Mark Dysinger, Senior Scientist, Pfizer Global R&D

Amy Bass, Sr. Research Associate II, Takeda San Francisco, Inc

For cell line development, it is ideal to have a quick and robust method to accurately determine antibody titer from crude supernatant. We have incorporated ForteBio's antibody quantitation assay, using Protein A biosensors with the Octet RED machine, into Takeda San Francisco's Cell Line Development Platform. The quantitation assay has been characterized in-house for specificity, precision and accuracy. Results show that this assay is very specific for human antibodies showing no matrix effects from our various cell culture media. In addition, we see high precision when comparing numerous variability parameters. Lastly, titer values obtained from the Octet RED technology show high correlation to Protein A HPLC values. The antibody quantitation assay is used in our cell line development platform at the 96 well, fed-batch shake flask and bioreactor stages to streamline the evaluation of clones.
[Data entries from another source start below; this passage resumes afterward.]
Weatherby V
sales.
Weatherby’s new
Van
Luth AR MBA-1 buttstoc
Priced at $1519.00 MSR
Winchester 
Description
Islay Campbell, Field Application Scientist, ForteBio

Kinetics analysis of protein-protein and protein-particle interactions is a key application for real time, label free systems such as the Octet family of instruments. In this talk, tips and tricks for obtaining the best possible data will be presented. This will include optimization of target immobilization and analyte binding, along with regeneration strategies (if required). The Octet analysis software options will also be discussed, giving details of the analysis models and their applicability to data interpretation.
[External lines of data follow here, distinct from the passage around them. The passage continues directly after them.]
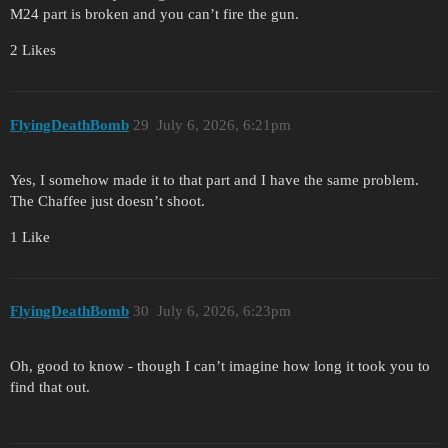
M24 part is broken and you can’t fire the gun.
2 Likes
FlyingDeathBomb
29
July 6, 2026, 6:21pm
Yes, I somehow made it to that part and I have the same problem.
The Chaffee just doesn’t shoot.
1 Like
FlyingDeathBomb
30
July 6, 2026, 6:23pm
Oh, good to know - though I can’t imagine how long it took you to
find that out.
Jiamin Yu, Ph. D., Senior Scientist, diaDexus

Identification of constructs suitable for the recombinant protein production pipeline is a bottleneck for structural genomics efforts. A novel high-throughput approach, Binding Rate Screen, that can alleviate this bottleneck by screening crude lysates has been developed using the hexahistidine (His(6)) tag as a reporter. The constructs with the highest binding rates also exhibit high expression of soluble monomeric protein. Constructs expressing variations of the target protein can be prioritized on a time scale of minutes, providing a times savings of 10-100 fold.

Oren Beske, Ph. D., Vice President Aragen Biosciences

Monitoring both the physical characteristics and the bioactivity of a potential therapeutic protein are essential during the transition from a research-driven, bench scale production manufacturing process to a more robust industrialized process prior to initiating Phase I studies. This case study presents an example of a protein therapeutic expressed in mammalian cells that lost significant bioactivity when adapted to an industrial CHO production platform. Further investigation using various bioassays revealed that the reduction in specific activity was due to a fraction of the protein being expressed by the cells in an inactive form. Alternative purification processes were developed to identify and remove the inactive protein species in the preparation. Using the ForteBio Octet, an in vitro binding assay was rapidly developed and a kinetic analysis of the interaction revealed that the inactive form of the product possessed a faster dissociation constant from the target, resulting in a reduced affinity constant. With the source of the inactivity understood, a cell culture process was developed to increase specific activity of the expressed protein and identify clones producing product with high specific activity. Both the bioactivity assay and the ForteBio kinetic assay were used to track product quality during process development.